Project/Area Number |
12671321
|
Research Category |
Grant-in-Aid for Scientific Research (C)
|
Allocation Type | Single-year Grants |
Section | 一般 |
Research Field |
Thoracic surgery
|
Research Institution | Yokohama City University |
Principal Investigator |
IMOTO Kiyotaka Yokohama City University, School of Medicine, Associate Professor, 医学部・附属病院, 助教授 (40203335)
|
Co-Investigator(Kenkyū-buntansha) |
NOISHIKI Yasuharu Yokohama City University, School of Medicine, Assistant Professor, 医学部, 講師 (60033263)
|
Project Period (FY) |
2000 – 2001
|
Project Status |
Completed (Fiscal Year 2001)
|
Budget Amount *help |
¥2,700,000 (Direct Cost: ¥2,700,000)
Fiscal Year 2001: ¥1,800,000 (Direct Cost: ¥1,800,000)

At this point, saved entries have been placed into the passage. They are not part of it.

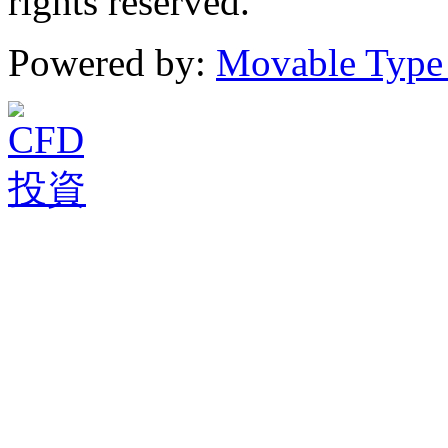
rights reserved.
Powered by:
Movable Type 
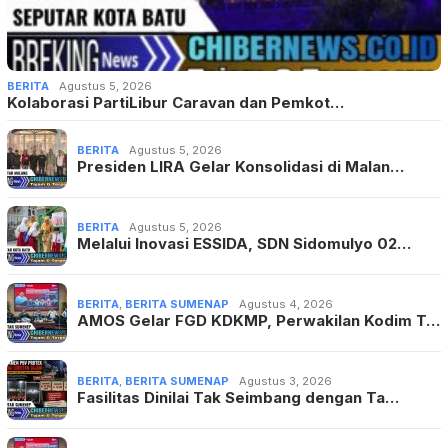
BERITA
Agustus 5, 2026
Kolaborasi PartiLibur Caravan dan Pemkot…
BERITA
Agustus 5, 2026
Presiden LIRA Gelar Konsolidasi di Malan…
BERITA
Agustus 5, 2026
Melalui Inovasi ESSIDA, SDN Sidomulyo 02…
BERITA
,
BERITA SUMENAP
Agustus 4, 2026
AMOS Gelar FGD KDKMP, Perwakilan Kodim T…
BERITA
,
BERITA SUMENAP
Agustus 3, 2026
Fasilitas Dinilai Tak Seimbang dengan Ta…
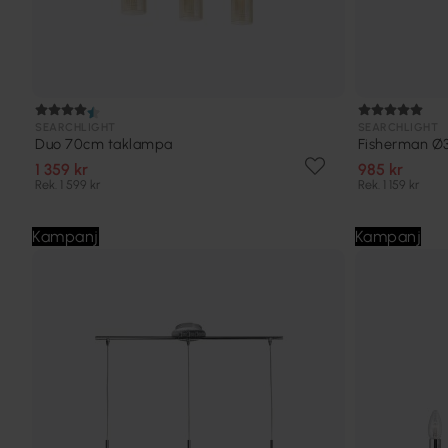
SEARCHLIGHT
SEARCHLIGHT
Duo 70cm taklampa
Fisherman Ø
1 359 kr
985 kr
Rek. 1 599 kr
Rek. 1 159 kr
Kampanj
Kampanj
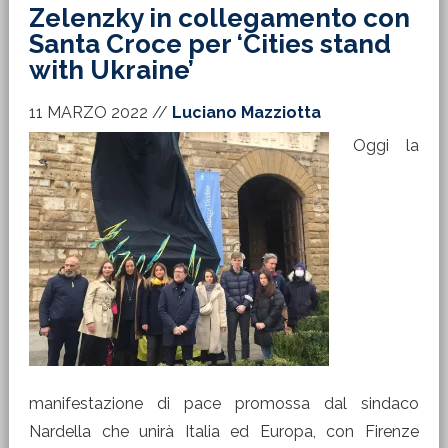
Zelenzky in collegamento con
Santa Croce per ‘Cities stand
with Ukraine’
11 MARZO 2022
//
Luciano Mazziotta
Oggi la
manifestazione di pace promossa dal sindaco
Nardella che unirà Italia ed Europa, con Firenze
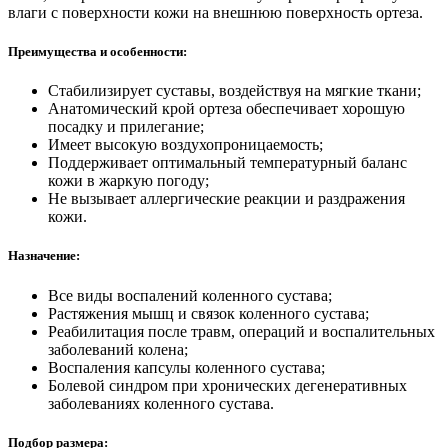
влаги с поверхности кожи на внешнюю поверхность ортеза.
Преимущества и особенности:
Стабилизирует суставы, воздействуя на мягкие ткани;
Анатомический крой ортеза обеспечивает хорошую
посадку и прилегание;
Имеет высокую воздухопроницаемость;
Поддерживает оптимальный температурный баланс
кожи в жаркую погоду;
Не вызывает аллергические реакции и раздражения
кожи.
Назначение:
Все виды воспалений коленного сустава;
Растяжения мышц и связок коленного сустава;
Реабилитация после травм, операций и воспалительных
заболеваний колена;
Воспаления капсулы коленного сустава;
Болевой синдром при хронических дегенеративных
заболеваниях коленного сустава.
Подбор размера:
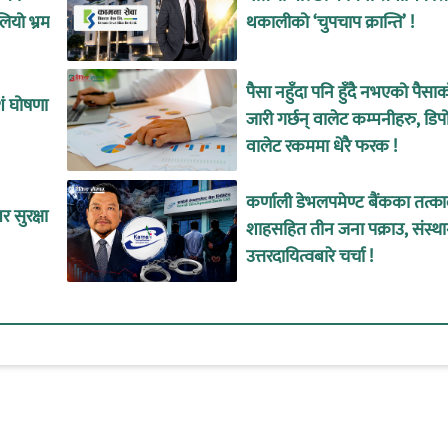
लियो भ्रम
थकालीको ‘चुपचाप क्रान्ति’ !
पैसा नहुँदा पनि हुँदै नभएको पैसा
शं घोषणा
जारी गर्छन् वालेट कम्पनीहरु, डिप
वालेट रकममा धेरै फरक !
कर्णाली डेभलपमेण्ट बैंकका तत्
 सुरक्षा
शाहसहित तीन जना पक्राउ, संस्थ
उत्तरदायित्वबारे चर्चा !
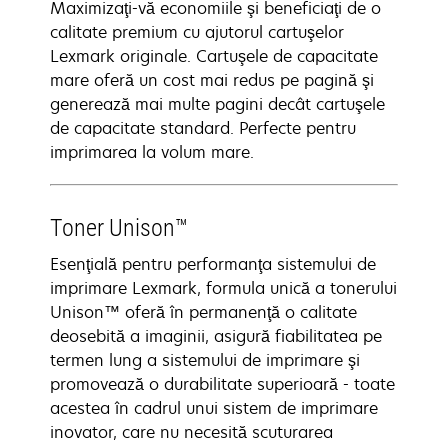
Maximizaţi-vă economiile şi beneficiaţi de o
calitate premium cu ajutorul cartuşelor
Lexmark originale. Cartuşele de capacitate
mare oferă un cost mai redus pe pagină şi
generează mai multe pagini decât cartuşele
de capacitate standard. Perfecte pentru
imprimarea la volum mare.
Toner Unison™
Esenţială pentru performanţa sistemului de
imprimare Lexmark, formula unică a tonerului
Unison™ oferă în permanenţă o calitate
deosebită a imaginii, asigură fiabilitatea pe
termen lung a sistemului de imprimare şi
promovează o durabilitate superioară - toate
acestea în cadrul unui sistem de imprimare
inovator, care nu necesită scuturarea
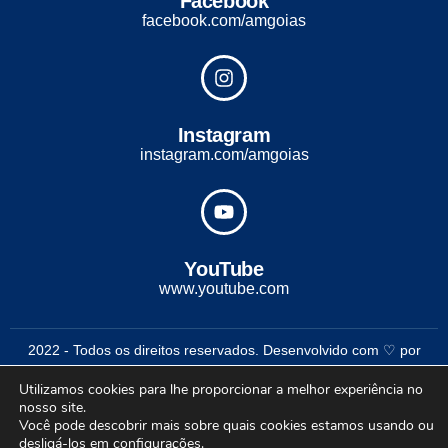
Facebook
facebook.com/amgoias
Instagram
instagram.com/amgoias
YouTube
www.youtube.com
2022 - Todos os direitos reservados. Desenvolvido com ♡ por
Conexão Soluções Corporativas
Utilizamos cookies para lhe proporcionar a melhor experiência no
nosso site.
Você pode descobrir mais sobre quais cookies estamos usando ou
desligá-los em
configurações
.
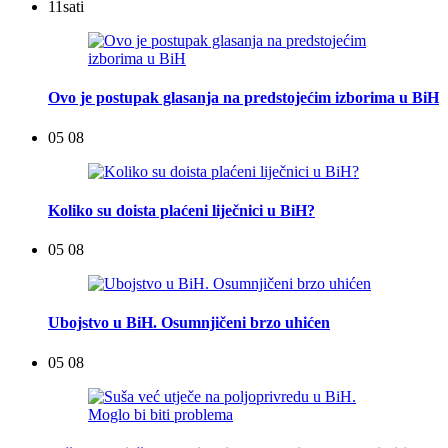
11
sati
Ovo je postupak glasanja na predstojećim izborima u BiH
05 08
Koliko su doista plaćeni liječnici u BiH?
05 08
Ubojstvo u BiH. Osumnjičeni brzo uhićen
05 08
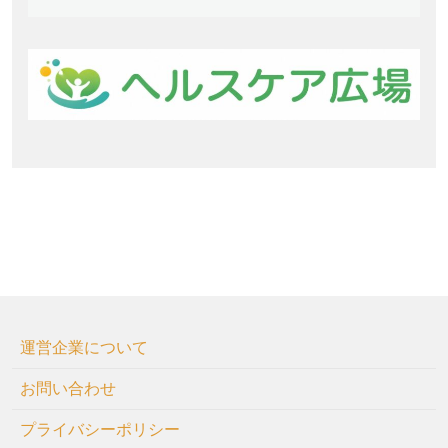
運営企業について
お問い合わせ
プライバシーポリシー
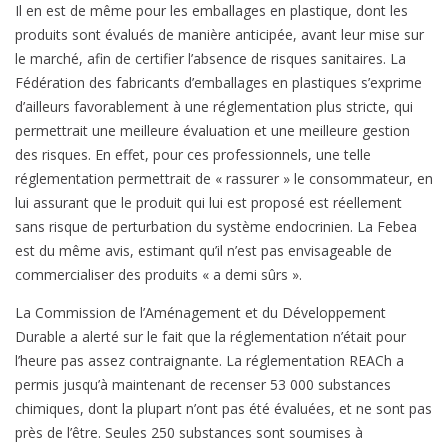
Il en est de même pour les emballages en plastique, dont les
produits sont évalués de manière anticipée, avant leur mise sur
le marché, afin de certifier l’absence de risques sanitaires. La
Fédération des fabricants d’emballages en plastiques s’exprime
d’ailleurs favorablement à une réglementation plus stricte, qui
permettrait une meilleure évaluation et une meilleure gestion
des risques. En effet, pour ces professionnels, une telle
réglementation permettrait de « rassurer » le consommateur, en
lui assurant que le produit qui lui est proposé est réellement
sans risque de perturbation du système endocrinien. La Febea
est du même avis, estimant qu’il n’est pas envisageable de
commercialiser des produits « a demi sûrs ».
La Commission de l’Aménagement et du Développement
Durable a alerté sur le fait que la réglementation n’était pour
l’heure pas assez contraignante. La réglementation REACh a
permis jusqu’à maintenant de recenser 53 000 substances
chimiques, dont la plupart n’ont pas été évaluées, et ne sont pas
près de l’être. Seules 250 substances sont soumises à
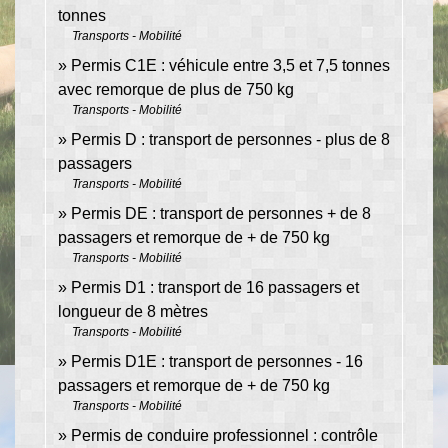
tonnes
Transports - Mobilité
Permis C1E : véhicule entre 3,5 et 7,5 tonnes
avec remorque de plus de 750 kg
Transports - Mobilité
Permis D : transport de personnes - plus de 8
passagers
Transports - Mobilité
Permis DE : transport de personnes + de 8
passagers et remorque de + de 750 kg
Transports - Mobilité
Permis D1 : transport de 16 passagers et
longueur de 8 mètres
Transports - Mobilité
Permis D1E : transport de personnes - 16
passagers et remorque de + de 750 kg
Transports - Mobilité
Permis de conduire professionnel : contrôle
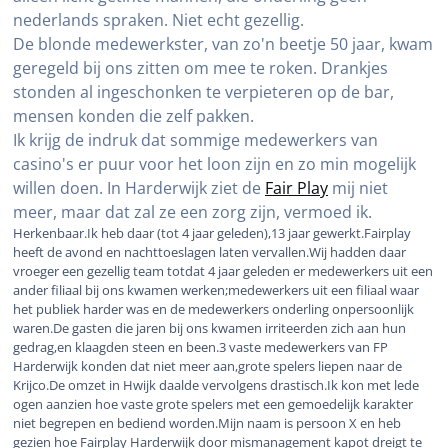
nederlands spraken. Niet echt gezellig.
De blonde medewerkster, van zo'n beetje 50 jaar, kwam
geregeld bij ons zitten om mee te roken. Drankjes
stonden al ingeschonken te verpieteren op de bar,
mensen konden die zelf pakken.
Ik krijg de indruk dat sommige medewerkers van
casino's er puur voor het loon zijn en zo min mogelijk
willen doen. In Harderwijk ziet de
Fair Play
mij niet
meer, maar dat zal ze een zorg zijn, vermoed ik.
Herkenbaar.Ik heb daar (tot 4 jaar geleden),13 jaar gewerkt.Fairplay
heeft de avond en nachttoeslagen laten vervallen.Wij hadden daar
vroeger een gezellig team totdat 4 jaar geleden er medewerkers uit een
ander filiaal bij ons kwamen werken;medewerkers uit een filiaal waar
het publiek harder was en de medewerkers onderling onpersoonlijk
waren.De gasten die jaren bij ons kwamen irriteerden zich aan hun
gedrag,en klaagden steen en been.3 vaste medewerkers van FP
Harderwijk konden dat niet meer aan,grote spelers liepen naar de
Krijco.De omzet in Hwijk daalde vervolgens drastisch.Ik kon met lede
ogen aanzien hoe vaste grote spelers met een gemoedelijk karakter
niet begrepen en bediend worden.Mijn naam is persoon X en heb
gezien hoe Fairplay Harderwijk door mismanagement kapot dreigt te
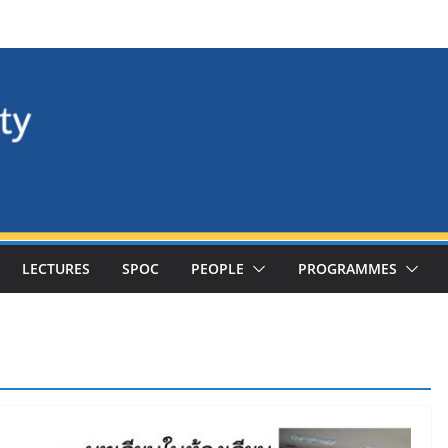
LECTURES
SPOC
PEOPLE
PROGRAMMES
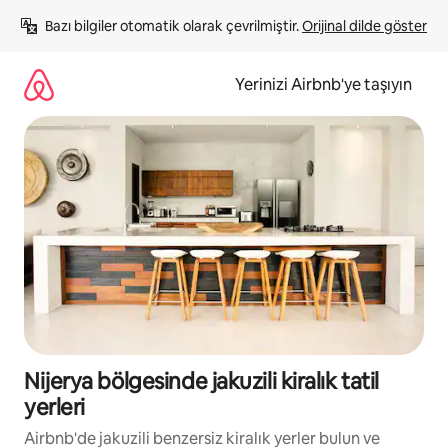
İçeriğe
Bazı bilgiler otomatik olarak çevrilmiştir. 
Orijinal dilde göster
atla
Yerinizi Airbnb'ye taşıyın
Nijerya bölgesinde jakuzili kiralık tatil
yerleri
Airbnb'de jakuzili benzersiz kiralık yerler bulun ve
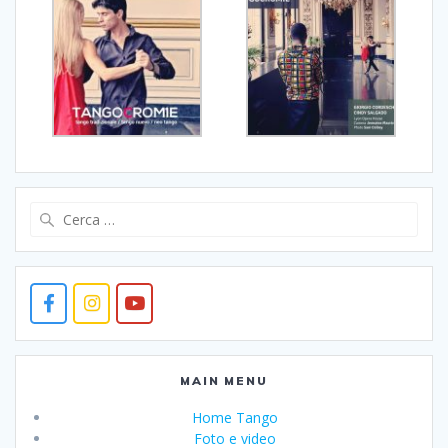
Ricerca
per:
MAIN MENU
Home Tango
Foto e video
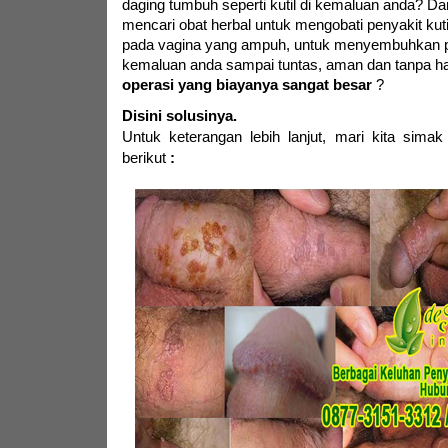
daging tumbuh seperti kutil di kemaluan anda? D
mencari obat herbal untuk mengobati penyakit kutil
pada vagina yang ampuh, untuk menyembuhkan pe
kemaluan anda sampai tuntas, aman dan tanpa h
operasi yang biayanya sangat besar
?
Disini solusinya.
Untuk keterangan lebih lanjut,
mari kita simak
berikut
:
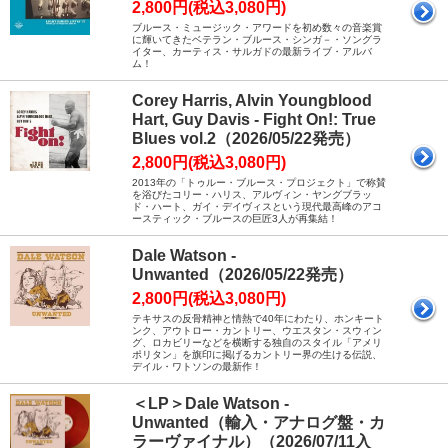
2,800円(税込3,080円)
ブルース・ミュージック・アワードを初め数々の音楽賞
に輝いてきたベテラン・ブルース・シンガ－・ソングラ
イター、カーティス・サルガドの最新ライブ・アルバ
ム！
Corey Harris, Alvin Youngblood
Hart, Guy Davis - Fight On!: True
Blues vol.2（2026/05/22発売）
2,800円(税込3,080円)
2013年の「トゥルー・ブルース・プロジェクト」で称賛
を浴びたコリー・ハリス、アルヴィン・ヤングブラッ
ド・ハート、ガイ・デイヴィスという現代最高峰のアコ
ースティック・ブルースの巨匠3人が再集結！
Dale Watson -
Unwanted（2026/05/22発売）
2,800円(税込3,080円)
テキサスの反骨精神と情熱で40年にわたり、ホンキート
ンク、アウトロー・カントリー、ウエスタン・スウィン
グ、ロカビリーなどを横断する独自のスタイル「アメリ
ポリタン」を旗印に掲げるカントリー界の生ける伝説、
デイル・ワトソンの最新作！
＜LP＞Dale Watson -
Unwanted（輸入・アナログ盤・カ
ラーヴァイナル）（2026/07/11入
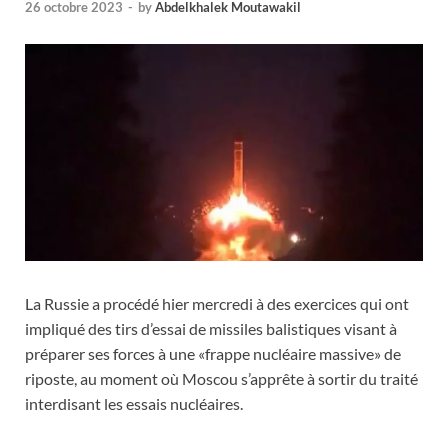
26 octobre 2023
-
by
Abdelkhalek Moutawakil
La Russie a procédé hier mercredi à des exercices qui ont
impliqué des tirs d’essai de missiles balistiques visant à
préparer ses forces à une «frappe nucléaire massive» de
riposte, au moment où Moscou s’apprête à sortir du traité
interdisant les essais nucléaires.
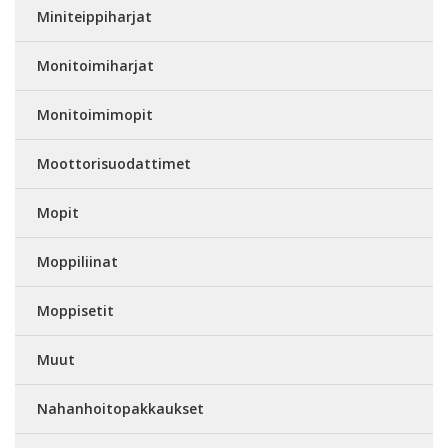
Miniteippiharjat
Monitoimiharjat
Monitoimimopit
Moottorisuodattimet
Mopit
Moppiliinat
Moppisetit
Muut
Nahanhoitopakkaukset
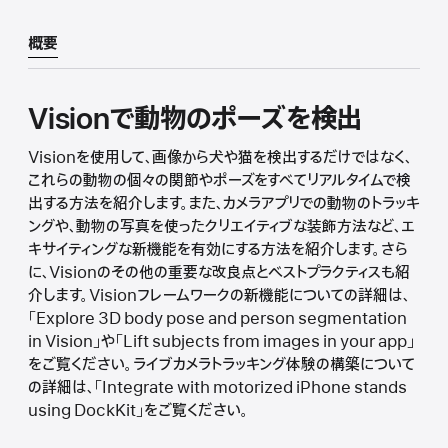
概要
Visionで動物のポーズを検出
Visionを使用して、画像から犬や猫を検出するだけではなく、
これらの動物の個々の関節やポーズをすべてリアルタイムで検
出する方法を紹介します。また、カメラアプリでの動物のトラッキ
ングや、動物の写真を使ったクリエイティブな装飾方法など、エ
キサイティングな新機能を有効にする方法を紹介します。さら
に、Visionのその他の重要な改良点とベストプラクティスも紹
介します。Visionフレームワークの新機能についての詳細は、
「Explore 3D body pose and person segmentation
in Vision」や「Lift subjects from images in your app」
をご覧ください。ライブカメラトラッキング体験の構築について
の詳細は、「Integrate with motorized iPhone stands
using DockKit」をご覧ください。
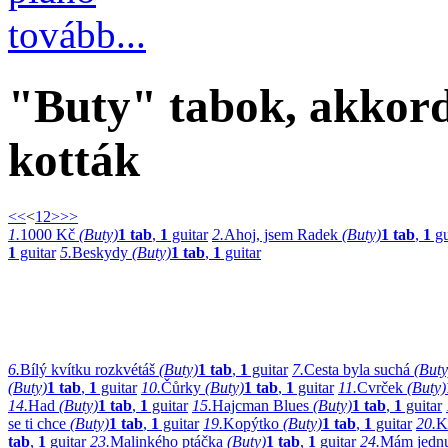
tovább...
"Buty" tabok, akkordo
kották
<<
<
1
2
>
>>
1.
1000 Kč
(Buty)
1 tab
,
1
guitar
2.
Ahoj, jsem Radek
(Buty)
1 tab
,
1
gu
1
guitar
5.
Beskydy
(Buty)
1 tab
,
1
guitar
6.
Bílý kvítku rozkvétáš
(Buty)
1 tab
,
1
guitar
7.
Cesta byla suchá
(Buty
(Buty)
1 tab
,
1
guitar
10.
Čůrky
(Buty)
1 tab
,
1
guitar
11.
Cvrček
(Buty)
14.
Had
(Buty)
1 tab
,
1
guitar
15.
Hajcman Blues
(Buty)
1 tab
,
1
guitar
se ti chce
(Buty)
1 tab
,
1
guitar
19.
Kopýtko
(Buty)
1 tab
,
1
guitar
20.
K
tab
,
1
guitar
23.
Malinkého ptáčka
(Buty)
1 tab
,
1
guitar
24.
Mám jednu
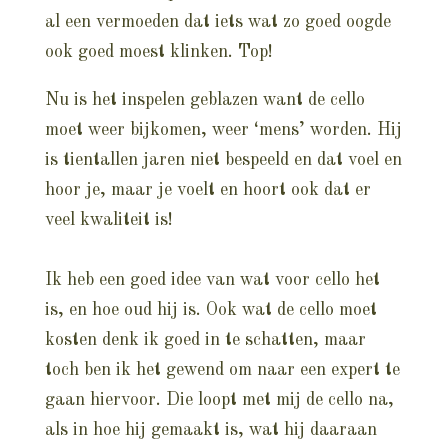
al een vermoeden dat iets wat zo goed oogde
ook goed moest klinken. Top!
Nu is het inspelen geblazen want de cello
moet weer bijkomen, weer ‘mens’ worden. Hij
is tientallen jaren niet bespeeld en dat voel en
hoor je, maar je voelt en hoort ook dat er
veel kwaliteit is!
Ik heb een goed idee van wat voor cello het
is, en hoe oud hij is. Ook wat de cello moet
kosten denk ik goed in te schatten, maar
toch ben ik het gewend om naar een expert te
gaan hiervoor. Die loopt met mij de cello na,
als in hoe hij gemaakt is, wat hij daaraan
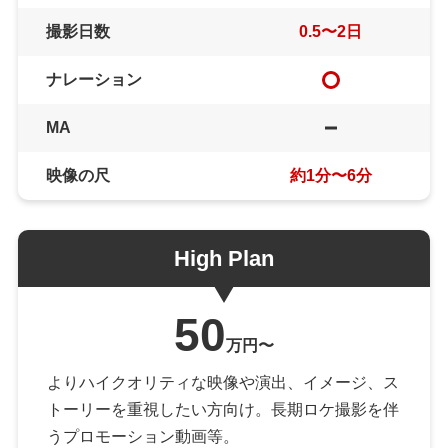
撮影日数
0.5〜2日
ナレーション
MA
映像の尺
約1分〜6分
High Plan
50
万円〜
よりハイクオリティな映像や演出、イメージ、ス
トーリーを重視したい方向け。長期ロケ撮影を伴
うプロモーション動画等。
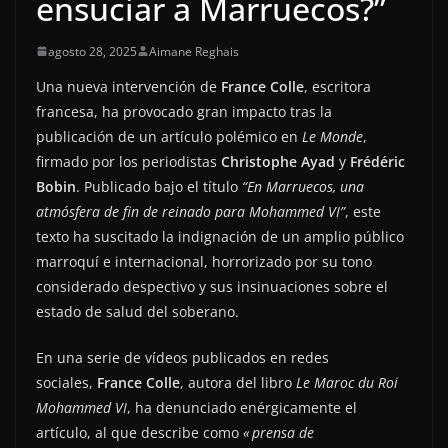
ensuciar a Marruecos?”
agosto 28, 2025
Aimane Reghais
Una nueva intervención de
France Colle
, escritora
francesa, ha provocado gran impacto tras la
publicación de un artículo polémico en
Le Monde
,
firmado por los periodistas
Christophe Ayad
y
Frédéric
Bobin
. Publicado bajo el título
“En Marruecos, una
atmósfera de fin de reinado para Mohammed VI”
, este
texto ha suscitado la indignación de un amplio público
marroquí e internacional, horrorizado por su tono
considerado despectivo y sus insinuaciones sobre el
estado de salud del soberano.
En una serie de vídeos publicados en redes
sociales,
France Colle
, autora del libro
Le Maroc du Roi
Mohammed VI
, ha denunciado enérgicamente el
artículo, al que describe como
« prensa de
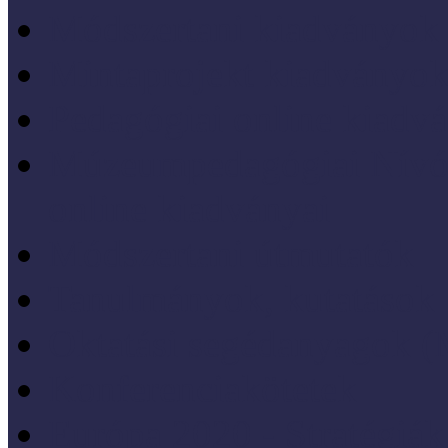
Módszertani kiadványok
Mintaprojekt kiadványo
Pedagógiai online kiadv
Múzeumpedagógiai Nívód
online kiadványai
Módszertani útmutatók
Tanulmányok, kutatások
Oktatási segédanyagok 
Konferenciakötetek
Európa 2020 - Stratégiák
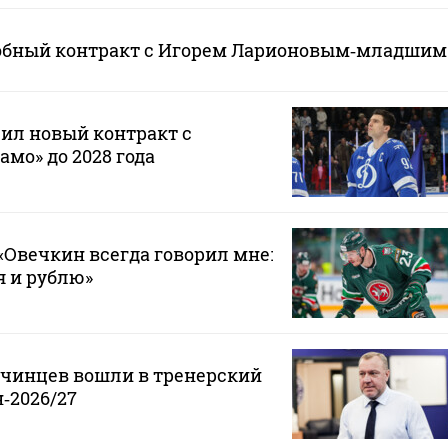
обный контракт с Игорем Ларионовым‑младшим
ил новый контракт с
мо» до 2028 года
Овечкин всегда говорил мне:
 я и рублю»
нчинцев вошли в тренерский
‑2026/27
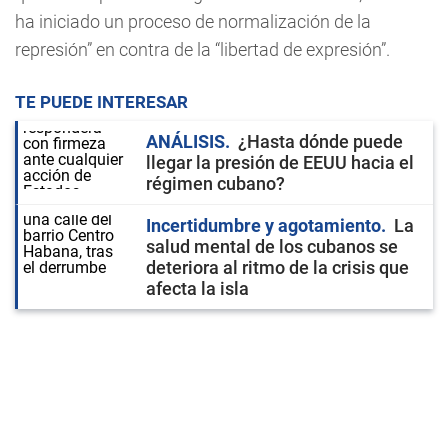
ha iniciado un proceso de normalización de la
represión” en contra de la “libertad de expresión”.
TE PUEDE INTERESAR
ANÁLISIS
¿Hasta dónde puede
llegar la presión de EEUU hacia el
régimen cubano?
Incertidumbre y agotamiento
La
salud mental de los cubanos se
deteriora al ritmo de la crisis que
afecta la isla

Fiscal Year 2000: ¥900,000 (Direct Cost: ¥900,000)
|
Keywords | automatic anastomosis / aortic surgery / 経カテーテル的治療 / 大動脈自動の吻合器 / 形状記憶合金 / stapler / 張力試験 / 胸部下行大動脈 / 耐圧水漏れ試験 |
Research Abstract |
Objective : We developed the instrument for the automatic anastomosis between aorta and artificial graft to perform aortic surgery with less invasion. The effectiveness of this instrument was evaluated in this study. Methods : U shape clip is pushed from this instrument, and goes through the artificial graft and the aortic wall. Then the tip of the U shape clip is bended inside. This procedure is successfully repeated along all the way around the artificial graft and the aortic wall. The durable tension of the instrumental anastomoses between pig aorta and woven Dacron graft was measured, and that was compared with needle suture anastomosis. The amount of leaking blood from anastomosis under the pressure of 100 mmHg was evaluated. Results : The tension until detachment of the anastomoses was greater in instrumental anastomoses group (4.9-5.4 Kg) than that in control group (2.1-2.5 Kg). The amount of the leaking blood was 3ml/m in instrumental anastomoses group and 3ml/min in control group. Conclusion : The newly developed instrument for the automatic anastomosis between aorta and artificial graft can be effective on reducing the invasion of the aortic surgery in patients with aortic aneurysm.